This sector characterizes for having a great amount of water resources due to glaciers, rain and relief. Amongst the most important rivers are:

– Rio Bueno: its basin has a15.124 km2 surface which makes it the fifth biggest in the country. It is originated at the western extreme of the Ranco Lake (Region of the Rios) and flows onto the Pacific Ocean. It has a rainy system except when it crosses the high ranges where it has a snowy feature. Its main effluents are the Pilmaiquen and Rahue rivers.

– Petrohue River: is born at the Todos Los Santos Lake and drains a 3.036 km2 basin. Their regimes are rainy and its waters at the beginning are calm though afterwards they become a strong fast-flowing river. After covering 38 kms, it mouths at the Reloncavi estuary forming a wide delta.

– Maullin River: is born at the southwestern seashore of the Llanquihue Lake and is the second most extense lake of the country (878 km). It has a rainy regime and drains a 4.738 km2 basin. It mouthes at the Pacific ocean after covering near 65 km.

– Puelo River: it drains an 8.830 km2 surface. At its superior course, receives the waters of the Las Rocas, Verde, Totoral and Azul lakes, as well as of the Ventisquero river and the Puelo river (Argentina).

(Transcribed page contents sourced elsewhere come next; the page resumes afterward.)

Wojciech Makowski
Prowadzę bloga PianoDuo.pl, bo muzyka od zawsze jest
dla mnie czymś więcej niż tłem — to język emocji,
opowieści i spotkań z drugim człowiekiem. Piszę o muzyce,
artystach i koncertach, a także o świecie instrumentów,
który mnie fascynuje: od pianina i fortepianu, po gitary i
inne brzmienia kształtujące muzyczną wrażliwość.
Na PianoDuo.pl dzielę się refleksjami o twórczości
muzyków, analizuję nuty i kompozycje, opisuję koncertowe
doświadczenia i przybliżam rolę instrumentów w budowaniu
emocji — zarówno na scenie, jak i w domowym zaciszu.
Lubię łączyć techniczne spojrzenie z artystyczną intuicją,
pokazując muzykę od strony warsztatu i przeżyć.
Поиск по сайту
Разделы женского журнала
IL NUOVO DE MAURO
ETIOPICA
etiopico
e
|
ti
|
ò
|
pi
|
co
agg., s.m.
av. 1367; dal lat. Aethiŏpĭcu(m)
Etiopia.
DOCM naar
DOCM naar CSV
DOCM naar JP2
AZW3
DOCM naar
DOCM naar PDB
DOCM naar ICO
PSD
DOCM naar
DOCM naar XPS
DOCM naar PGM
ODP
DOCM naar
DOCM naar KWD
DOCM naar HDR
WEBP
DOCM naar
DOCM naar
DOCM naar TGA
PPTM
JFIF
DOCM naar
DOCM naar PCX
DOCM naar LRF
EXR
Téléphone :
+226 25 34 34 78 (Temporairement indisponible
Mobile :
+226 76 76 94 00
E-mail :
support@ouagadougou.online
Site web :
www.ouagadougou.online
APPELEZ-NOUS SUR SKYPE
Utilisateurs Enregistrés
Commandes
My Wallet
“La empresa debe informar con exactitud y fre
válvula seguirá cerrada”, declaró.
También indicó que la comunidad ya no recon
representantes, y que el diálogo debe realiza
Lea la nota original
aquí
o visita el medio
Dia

In its mid part, it takes the Manso river waters, its main effluent, and finally mouths at the Reloncavi estuary (at the locale of Puelo).

– Yelcho River: is originated at the Yelcho lake western extreme and after covering 40 km mouths at the Corcovado Gulf, southwards Chaiten.
Likewise, it must be included a small part of the Palena river basin developed at this region. This is born at the Palena Lake (with a 53 km2 surface in our country) and after covering Argentinean territory inroads Chile again with an estimated 100 m3/sec average water flow.
Besides, there is a series of rivers at the province of Palena that are very fast-flowing though with a scarce development. They are the Vodudahue, Reñihue, Corcovado and Tictoc rivers.
The following lakes also stand out:

– Llanquihue Lake: is the second largest in Chile, after the General Carrera Lake. Is located at 20 km northwards Puerto Montt, it has 878 km2 and its main effluents are the Pescado, Blanco and Tepu rivers. Lengthwise along its seashore, there are several cities such as Puerto Varas, Puerto Octay, Frutillar and Llanquihue. Besides the La cascada and Ensenada beach resorts.

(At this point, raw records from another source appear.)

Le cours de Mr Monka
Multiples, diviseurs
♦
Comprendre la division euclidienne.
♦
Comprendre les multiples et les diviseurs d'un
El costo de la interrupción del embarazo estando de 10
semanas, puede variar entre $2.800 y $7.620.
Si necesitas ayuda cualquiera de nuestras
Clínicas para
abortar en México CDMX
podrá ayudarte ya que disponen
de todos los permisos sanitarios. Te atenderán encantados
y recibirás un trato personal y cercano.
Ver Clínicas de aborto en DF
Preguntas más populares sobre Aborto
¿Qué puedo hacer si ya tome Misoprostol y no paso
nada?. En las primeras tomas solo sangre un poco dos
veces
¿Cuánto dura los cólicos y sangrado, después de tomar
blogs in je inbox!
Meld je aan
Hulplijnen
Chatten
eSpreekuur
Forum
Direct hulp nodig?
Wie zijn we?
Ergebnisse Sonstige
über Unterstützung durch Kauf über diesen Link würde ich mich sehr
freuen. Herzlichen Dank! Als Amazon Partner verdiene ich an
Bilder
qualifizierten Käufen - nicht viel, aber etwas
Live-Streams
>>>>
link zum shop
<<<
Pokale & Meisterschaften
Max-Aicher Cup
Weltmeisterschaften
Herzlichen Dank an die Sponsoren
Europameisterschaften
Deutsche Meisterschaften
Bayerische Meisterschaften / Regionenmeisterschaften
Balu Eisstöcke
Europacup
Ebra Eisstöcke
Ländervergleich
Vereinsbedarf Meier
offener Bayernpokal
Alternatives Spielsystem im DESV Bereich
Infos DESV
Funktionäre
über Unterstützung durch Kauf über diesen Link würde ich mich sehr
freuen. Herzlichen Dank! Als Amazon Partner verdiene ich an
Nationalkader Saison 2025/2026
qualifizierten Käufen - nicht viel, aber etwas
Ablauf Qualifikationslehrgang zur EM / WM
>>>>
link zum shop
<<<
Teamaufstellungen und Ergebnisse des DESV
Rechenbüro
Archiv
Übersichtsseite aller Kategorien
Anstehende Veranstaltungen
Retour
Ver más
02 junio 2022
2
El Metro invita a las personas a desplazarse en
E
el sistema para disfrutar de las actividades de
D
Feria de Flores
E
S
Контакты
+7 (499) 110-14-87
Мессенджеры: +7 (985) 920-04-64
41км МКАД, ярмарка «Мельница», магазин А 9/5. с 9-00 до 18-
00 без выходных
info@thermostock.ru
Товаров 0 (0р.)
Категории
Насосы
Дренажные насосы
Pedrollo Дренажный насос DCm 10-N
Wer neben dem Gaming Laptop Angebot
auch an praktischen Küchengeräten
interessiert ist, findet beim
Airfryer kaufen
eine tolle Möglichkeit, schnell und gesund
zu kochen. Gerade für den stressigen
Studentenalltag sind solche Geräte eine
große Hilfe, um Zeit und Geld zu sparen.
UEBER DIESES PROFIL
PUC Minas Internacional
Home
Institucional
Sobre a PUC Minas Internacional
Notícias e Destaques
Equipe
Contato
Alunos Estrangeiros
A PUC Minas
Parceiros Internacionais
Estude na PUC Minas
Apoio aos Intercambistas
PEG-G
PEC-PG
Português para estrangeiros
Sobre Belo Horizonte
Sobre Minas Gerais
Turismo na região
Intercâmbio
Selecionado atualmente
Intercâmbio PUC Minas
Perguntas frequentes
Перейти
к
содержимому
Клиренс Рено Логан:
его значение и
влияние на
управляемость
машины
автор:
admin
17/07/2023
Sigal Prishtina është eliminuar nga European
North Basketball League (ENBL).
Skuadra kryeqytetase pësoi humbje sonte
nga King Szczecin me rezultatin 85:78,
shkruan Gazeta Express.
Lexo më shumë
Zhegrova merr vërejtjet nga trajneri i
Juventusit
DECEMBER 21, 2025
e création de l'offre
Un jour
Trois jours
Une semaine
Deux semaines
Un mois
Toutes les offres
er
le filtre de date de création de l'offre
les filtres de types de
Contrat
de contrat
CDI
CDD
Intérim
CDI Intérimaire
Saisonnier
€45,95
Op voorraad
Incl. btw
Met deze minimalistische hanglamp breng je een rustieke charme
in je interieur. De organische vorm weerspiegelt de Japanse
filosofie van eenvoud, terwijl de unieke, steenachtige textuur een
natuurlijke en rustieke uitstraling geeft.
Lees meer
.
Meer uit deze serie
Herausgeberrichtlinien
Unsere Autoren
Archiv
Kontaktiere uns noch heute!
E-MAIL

– Rupanco Lake: is located at 40 km from Puerto Octay. It has a 230 km2 surface and a glacial origin. Within it stands out Las Cabras and Los Ciervos islands. Its waters are used for nautical sports and salmon angling.

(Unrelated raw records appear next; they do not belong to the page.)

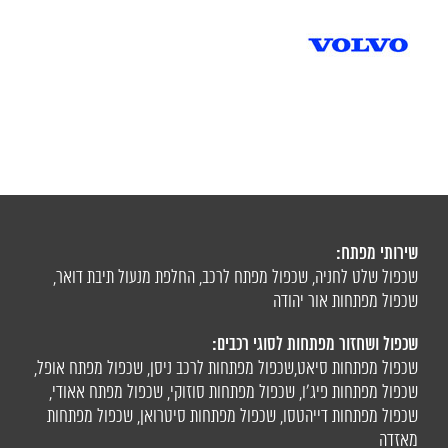
שירותי מפתח:
שכפול שלט לחניה
,
שכפול מפתח לרכב
,
החלפת מנעול תיבת דואר
,
שכפול מפתחות אור יהודה
שכפול ושחזור מפתחות לסוגי רכבים:
שכפול מפתחות סיאט
,
שכפול מפתחות לרכב ניסן
,
שכפול מפתח אופל
,
שכפול מפתחות פיג'ו,
שכפול מפתחות סוזוקי
,
שכפול מפתח אאודי
,
שכפול מפתחות דייהטסו
,
שכפול מפתחות סיטרואן
,
שכפול מפתחות
מאזדה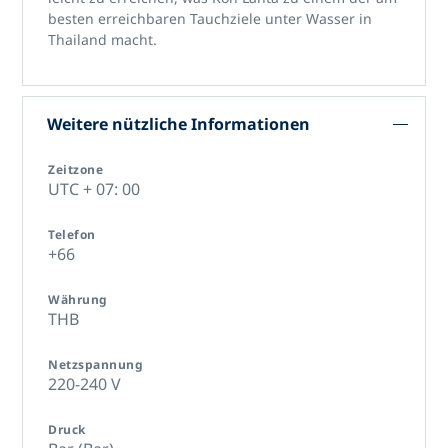
besten erreichbaren Tauchziele unter Wasser in
Thailand macht.
Weitere nützliche Informationen
Zeitzone
UTC + 07: 00
Telefon
+66
Währung
THB
Netzspannung
220-240 V
Druck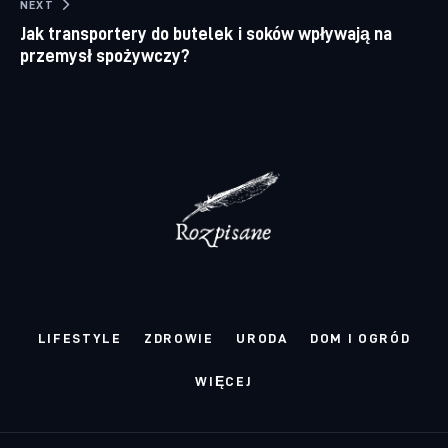
NEXT
Jak transportery do butelek i soków wpływają na
przemysł spożywczy?
LIFESTYLE
ZDROWIE
URODA
DOM I OGRÓD
WIĘCEJ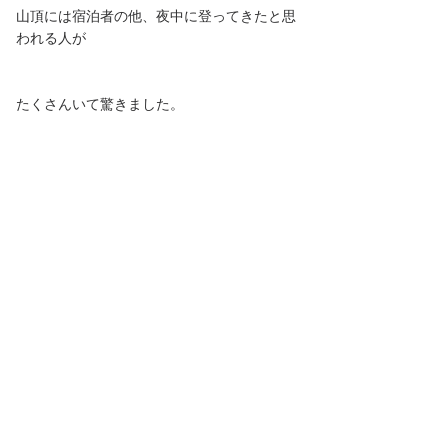
山頂には宿泊者の他、夜中に登ってきたと思
われる人が
たくさんいて驚きました。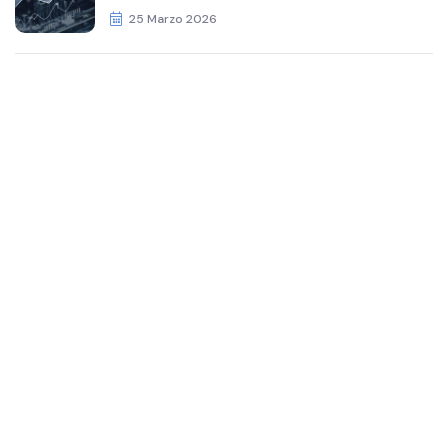
25 Marzo 2026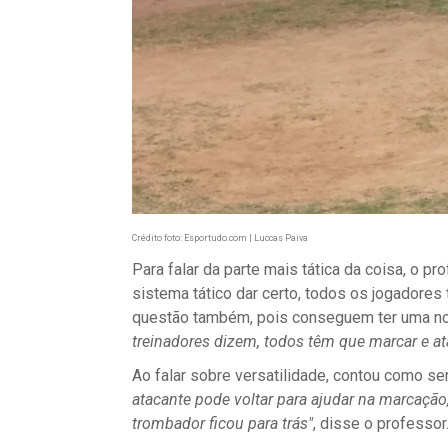
Crédito foto: Esportudo.com | Luccas Paiva
Para falar da parte mais tática da coisa, o p
sistema tático dar certo, todos os jogadores 
questão também, pois conseguem ter uma no
treinadores dizem, todos têm que marcar e ata
Ao falar sobre versatilidade, contou como ser
atacante pode voltar para ajudar na marcação
trombador ficou para trás"
, disse o professor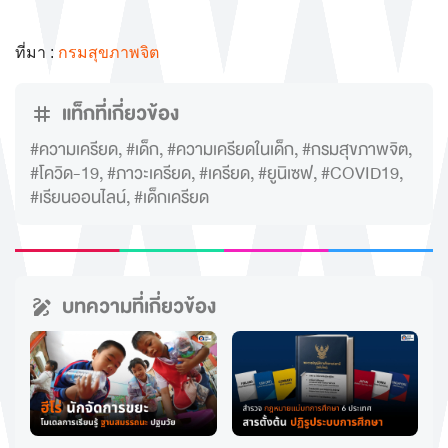
ที่มา :
กรมสุขภาพจิต
แท็กที่เกี่ยวข้อง
#ความเครียด
,
#เด็ก
,
#ความเครียดในเด็ก
,
#กรมสุขภาพจิต
,
#โควิด-19
,
#ภาวะเครียด
,
#เครียด
,
#ยูนิเซฟ
,
#COVID19
,
#เรียนออนไลน์
,
#เด็กเครียด
บทความที่เกี่ยวข้อง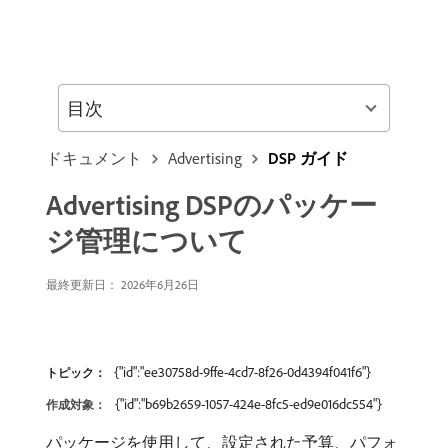
目次
ドキュメント
Advertising
DSP ガイド
Advertising DSPのパッケー
ジ管理について
最終更新日： 2026年6月26日
{"id":"ee30758d-9ffe-4cd7-8f26-0d4394f041f6"}
トピック：
{"id":"b69b2659-1057-424e-8fc5-ed9e016dc554"}
作成対象：
パッケージを使用して、設定された予算、パフォ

– Todos Los Santos Lakes: it has also a glacial origin and is located at the Vicente Perez Rosales National Park. It has a 178, 5 km2 surface and 337 meters deepness. Its main effluents are the Peulla and Negro rivers. It mouthes at the Petrohue location given birth to the likewise named river. It has dense vegetation made of ulmos, olivillos and coigües and some marine species such as trout and salmons.